Condomínio pequeno · até 50 unidades

Em condomínios pequenos, o regimento frequentemente não existe como documento separado — ou está incorporado à convenção. Essa ausência raramente gera problemas formais no dia a dia, mas coloca o síndico em posição frágil quando precisa aplicar uma multa ou resolver um conflito de uso de área comum: sem regra escrita e aprovada, a decisão fica vulnerável a contestação.

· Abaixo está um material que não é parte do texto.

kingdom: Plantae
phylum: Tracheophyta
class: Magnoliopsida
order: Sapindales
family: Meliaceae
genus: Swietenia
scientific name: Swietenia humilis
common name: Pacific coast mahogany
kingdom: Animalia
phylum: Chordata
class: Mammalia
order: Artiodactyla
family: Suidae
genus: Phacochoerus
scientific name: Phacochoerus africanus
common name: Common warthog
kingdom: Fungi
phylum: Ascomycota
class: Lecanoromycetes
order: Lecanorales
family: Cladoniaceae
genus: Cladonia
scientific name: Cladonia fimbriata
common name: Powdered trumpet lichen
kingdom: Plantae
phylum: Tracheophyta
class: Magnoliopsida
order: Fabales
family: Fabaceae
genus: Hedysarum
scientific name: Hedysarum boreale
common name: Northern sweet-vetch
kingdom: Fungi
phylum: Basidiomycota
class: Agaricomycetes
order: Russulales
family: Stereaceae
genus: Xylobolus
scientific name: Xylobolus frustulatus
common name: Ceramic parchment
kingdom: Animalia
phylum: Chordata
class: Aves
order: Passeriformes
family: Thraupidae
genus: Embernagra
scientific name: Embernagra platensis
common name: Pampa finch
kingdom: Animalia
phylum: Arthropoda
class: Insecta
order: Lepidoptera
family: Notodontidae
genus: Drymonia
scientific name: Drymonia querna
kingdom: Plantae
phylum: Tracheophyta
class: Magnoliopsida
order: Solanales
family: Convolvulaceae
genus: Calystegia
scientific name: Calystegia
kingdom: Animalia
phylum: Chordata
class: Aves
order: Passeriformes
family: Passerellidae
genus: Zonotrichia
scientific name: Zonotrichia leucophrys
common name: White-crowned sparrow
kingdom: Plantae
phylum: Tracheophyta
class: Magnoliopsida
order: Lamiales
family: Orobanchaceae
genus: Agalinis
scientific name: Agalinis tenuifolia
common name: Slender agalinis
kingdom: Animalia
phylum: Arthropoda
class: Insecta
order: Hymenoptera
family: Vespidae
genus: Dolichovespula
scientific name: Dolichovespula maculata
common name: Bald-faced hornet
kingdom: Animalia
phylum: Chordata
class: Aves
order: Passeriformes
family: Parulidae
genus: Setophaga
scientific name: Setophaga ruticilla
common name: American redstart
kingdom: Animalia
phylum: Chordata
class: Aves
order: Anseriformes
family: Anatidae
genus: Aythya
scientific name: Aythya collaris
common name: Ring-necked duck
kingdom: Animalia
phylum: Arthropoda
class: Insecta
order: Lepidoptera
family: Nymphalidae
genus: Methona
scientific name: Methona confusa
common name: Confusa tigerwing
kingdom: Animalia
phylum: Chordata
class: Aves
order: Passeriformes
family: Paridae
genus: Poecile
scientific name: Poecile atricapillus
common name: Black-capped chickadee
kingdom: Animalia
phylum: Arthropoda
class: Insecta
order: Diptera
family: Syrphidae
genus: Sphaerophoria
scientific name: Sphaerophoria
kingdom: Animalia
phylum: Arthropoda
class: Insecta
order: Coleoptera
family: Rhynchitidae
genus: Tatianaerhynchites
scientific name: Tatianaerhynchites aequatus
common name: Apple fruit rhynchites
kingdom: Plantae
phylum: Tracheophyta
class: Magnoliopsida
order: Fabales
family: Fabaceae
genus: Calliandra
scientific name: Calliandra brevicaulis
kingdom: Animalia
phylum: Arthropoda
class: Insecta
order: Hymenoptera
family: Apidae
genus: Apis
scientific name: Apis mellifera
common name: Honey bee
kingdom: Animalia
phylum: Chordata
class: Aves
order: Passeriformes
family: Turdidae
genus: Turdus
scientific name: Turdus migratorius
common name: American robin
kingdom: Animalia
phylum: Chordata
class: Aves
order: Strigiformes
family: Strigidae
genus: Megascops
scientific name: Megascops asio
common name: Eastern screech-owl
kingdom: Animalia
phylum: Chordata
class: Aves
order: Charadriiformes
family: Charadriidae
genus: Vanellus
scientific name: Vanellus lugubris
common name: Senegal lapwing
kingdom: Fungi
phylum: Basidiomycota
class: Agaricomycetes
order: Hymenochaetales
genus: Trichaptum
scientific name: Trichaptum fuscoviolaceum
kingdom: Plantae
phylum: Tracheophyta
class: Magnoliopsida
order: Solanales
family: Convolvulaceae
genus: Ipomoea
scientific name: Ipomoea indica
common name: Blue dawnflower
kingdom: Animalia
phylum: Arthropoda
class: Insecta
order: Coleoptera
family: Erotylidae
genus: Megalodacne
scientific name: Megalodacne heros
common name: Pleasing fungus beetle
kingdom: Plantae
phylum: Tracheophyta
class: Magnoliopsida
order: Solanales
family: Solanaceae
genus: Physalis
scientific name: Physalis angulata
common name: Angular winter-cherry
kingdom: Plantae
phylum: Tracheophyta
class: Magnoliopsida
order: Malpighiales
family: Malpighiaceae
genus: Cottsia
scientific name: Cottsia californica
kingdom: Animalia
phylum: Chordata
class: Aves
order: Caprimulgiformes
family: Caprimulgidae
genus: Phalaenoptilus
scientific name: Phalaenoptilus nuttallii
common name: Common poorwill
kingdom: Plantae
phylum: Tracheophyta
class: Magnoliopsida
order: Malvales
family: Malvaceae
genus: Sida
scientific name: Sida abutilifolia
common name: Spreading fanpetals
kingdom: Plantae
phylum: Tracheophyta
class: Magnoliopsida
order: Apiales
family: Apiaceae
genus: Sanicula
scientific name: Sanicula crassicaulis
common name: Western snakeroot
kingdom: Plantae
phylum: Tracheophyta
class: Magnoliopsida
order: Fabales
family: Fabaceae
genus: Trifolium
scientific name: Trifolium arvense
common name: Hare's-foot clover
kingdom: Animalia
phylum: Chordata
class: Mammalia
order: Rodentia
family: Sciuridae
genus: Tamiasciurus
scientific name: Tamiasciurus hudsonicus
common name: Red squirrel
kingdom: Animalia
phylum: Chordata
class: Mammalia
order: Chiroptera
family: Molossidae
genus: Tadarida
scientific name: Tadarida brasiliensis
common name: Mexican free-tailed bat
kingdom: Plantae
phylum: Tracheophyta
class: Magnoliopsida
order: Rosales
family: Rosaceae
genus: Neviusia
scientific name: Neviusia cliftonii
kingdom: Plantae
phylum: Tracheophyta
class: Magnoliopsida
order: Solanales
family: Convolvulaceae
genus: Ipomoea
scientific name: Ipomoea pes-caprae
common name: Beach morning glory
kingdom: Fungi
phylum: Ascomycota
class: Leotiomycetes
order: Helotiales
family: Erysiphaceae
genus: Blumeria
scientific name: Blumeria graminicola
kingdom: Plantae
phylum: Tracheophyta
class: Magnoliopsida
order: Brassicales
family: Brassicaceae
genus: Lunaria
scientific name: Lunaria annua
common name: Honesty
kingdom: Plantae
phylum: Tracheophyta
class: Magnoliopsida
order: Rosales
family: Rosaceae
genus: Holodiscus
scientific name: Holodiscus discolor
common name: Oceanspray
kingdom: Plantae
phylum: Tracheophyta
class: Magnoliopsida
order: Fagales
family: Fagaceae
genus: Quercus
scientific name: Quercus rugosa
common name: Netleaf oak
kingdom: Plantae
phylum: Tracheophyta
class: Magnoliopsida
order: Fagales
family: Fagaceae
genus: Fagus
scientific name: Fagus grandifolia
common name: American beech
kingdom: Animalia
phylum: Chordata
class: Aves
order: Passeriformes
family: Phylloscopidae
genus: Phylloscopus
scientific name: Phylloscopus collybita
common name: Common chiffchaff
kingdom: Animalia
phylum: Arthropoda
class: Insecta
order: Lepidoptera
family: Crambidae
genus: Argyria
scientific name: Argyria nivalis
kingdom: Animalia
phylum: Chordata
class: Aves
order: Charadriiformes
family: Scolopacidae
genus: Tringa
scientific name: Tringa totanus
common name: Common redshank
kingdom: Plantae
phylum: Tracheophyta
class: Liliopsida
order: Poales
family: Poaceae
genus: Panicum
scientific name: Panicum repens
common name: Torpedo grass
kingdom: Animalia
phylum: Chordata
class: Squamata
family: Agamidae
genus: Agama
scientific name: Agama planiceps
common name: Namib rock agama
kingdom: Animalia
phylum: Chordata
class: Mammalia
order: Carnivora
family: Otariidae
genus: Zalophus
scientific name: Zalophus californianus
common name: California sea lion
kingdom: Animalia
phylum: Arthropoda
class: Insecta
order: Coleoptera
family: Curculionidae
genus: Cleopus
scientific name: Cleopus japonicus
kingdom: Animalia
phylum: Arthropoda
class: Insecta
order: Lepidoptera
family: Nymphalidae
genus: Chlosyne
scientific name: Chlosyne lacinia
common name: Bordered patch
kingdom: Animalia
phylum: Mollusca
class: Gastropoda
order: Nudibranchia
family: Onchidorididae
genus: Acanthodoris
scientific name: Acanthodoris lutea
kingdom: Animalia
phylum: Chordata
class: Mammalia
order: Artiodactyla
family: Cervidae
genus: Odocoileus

Condomínio médio · 51 a 150 unidades

Com mais unidades, as chances de conflito aumentam — especialmente em áreas compartilhadas como academia, salão de festas e vagas de garagem. Nesse porte, um regimento separado da convenção começa a fazer sentido prático: é mais fácil de atualizar (não exige o mesmo quórum da convenção) e permite detalhar regras específicas sem reescrever o documento fundador do condomínio.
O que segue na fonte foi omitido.